Dean Gabay was just 18 when he killed beggar Janusz Krason with a single punch after being asked for a pound.
The teenager floored the 36-year-old Polish national in the street and then boasted: 'One shot and that's it.'
Mr Krason cracked his head on the pavement and died later the same day after suffering a fractured skull and brain damage.
At the time of the killing on May 31 last year, Gabay was serving a community supervision order for an attack on two shopkeepers.
He was charged with murder but pleaded guilty to manslaughter at the Old Bailey and was jailed for 21 months.
Judge Martin Stephens QC told him: 'In the early hours of the morning a pathetic drink-sodden Polish man approached you, doing no more than ask you for a pound.
'Your response was to punch him in the face so he fell to the ground, fracturing his skull.
'You were in something of an aggressive mood and you lashed out with terrible results.

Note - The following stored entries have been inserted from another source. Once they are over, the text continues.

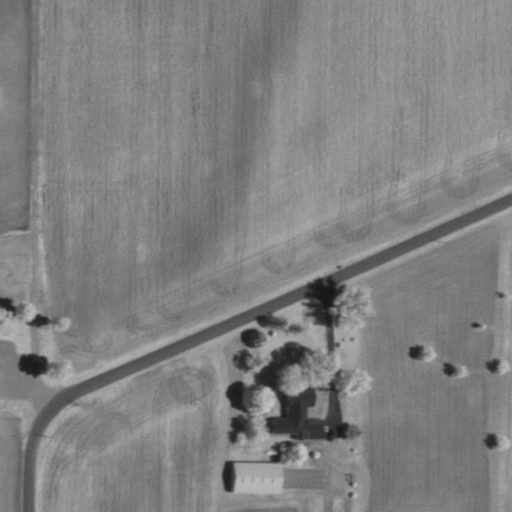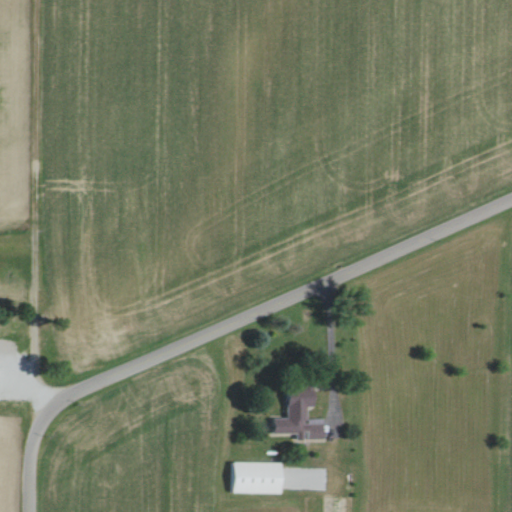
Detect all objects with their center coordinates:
road: (229, 321)
road: (338, 348)
road: (24, 383)
building: (293, 415)
building: (250, 476)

'Of course you did not intent to cause serious injury but gratuitous violence such as this on the streets of London cannot be tolerated.
'You have recent previous convictions for gratuitous violence. I cannot avoid passing a custodial sentence.'
The court heard Mr Krason (pictured right) was a heavy drinker of alcohol and lived at a disused garage in Birchen Grove, Neasden, northwest London.
At around 4am on May 31, 2008, he approached a group of youths in Neasden Lane North and asked for money.
'The man asked him if he was a Polish Catholic,' said prosecutor Anthony Leonard QC.
'He said ''I'm a protestant from Northern Ireland'' and then punched him.
‘The man then stole the victim's phone. He seemed proud of his punch and said ''One shot and that's it''.
The victim’s friends took him back to the garage.
Later in the day they attempted to persuade him to get up but he refused and said he wanted to sleep some more.
When they returned to the garage that, evening Mr Krason’s friends realised was not snoring, and wen they checked for vital signs they could not feel a pulse.
Gabay was arrested on June 7 after police traced the stolen mobile phone to the block of flats where he lived.
He told police: 'All I can tell you is he came towards me. I felt intimidated. I only hit him once.
'The man started to ask for money. I said go home at which point the man became aggressive. He was throwing his arms around. I felt intimidated and punched him once.'
The court heard that in November 26, 2007, Gabay was given a 12 month supervision order with 75 hours unpaid work for destroying or damaging property and two counts of assault occasioning actual bodily harm after he was paid to attack two shopkeepers.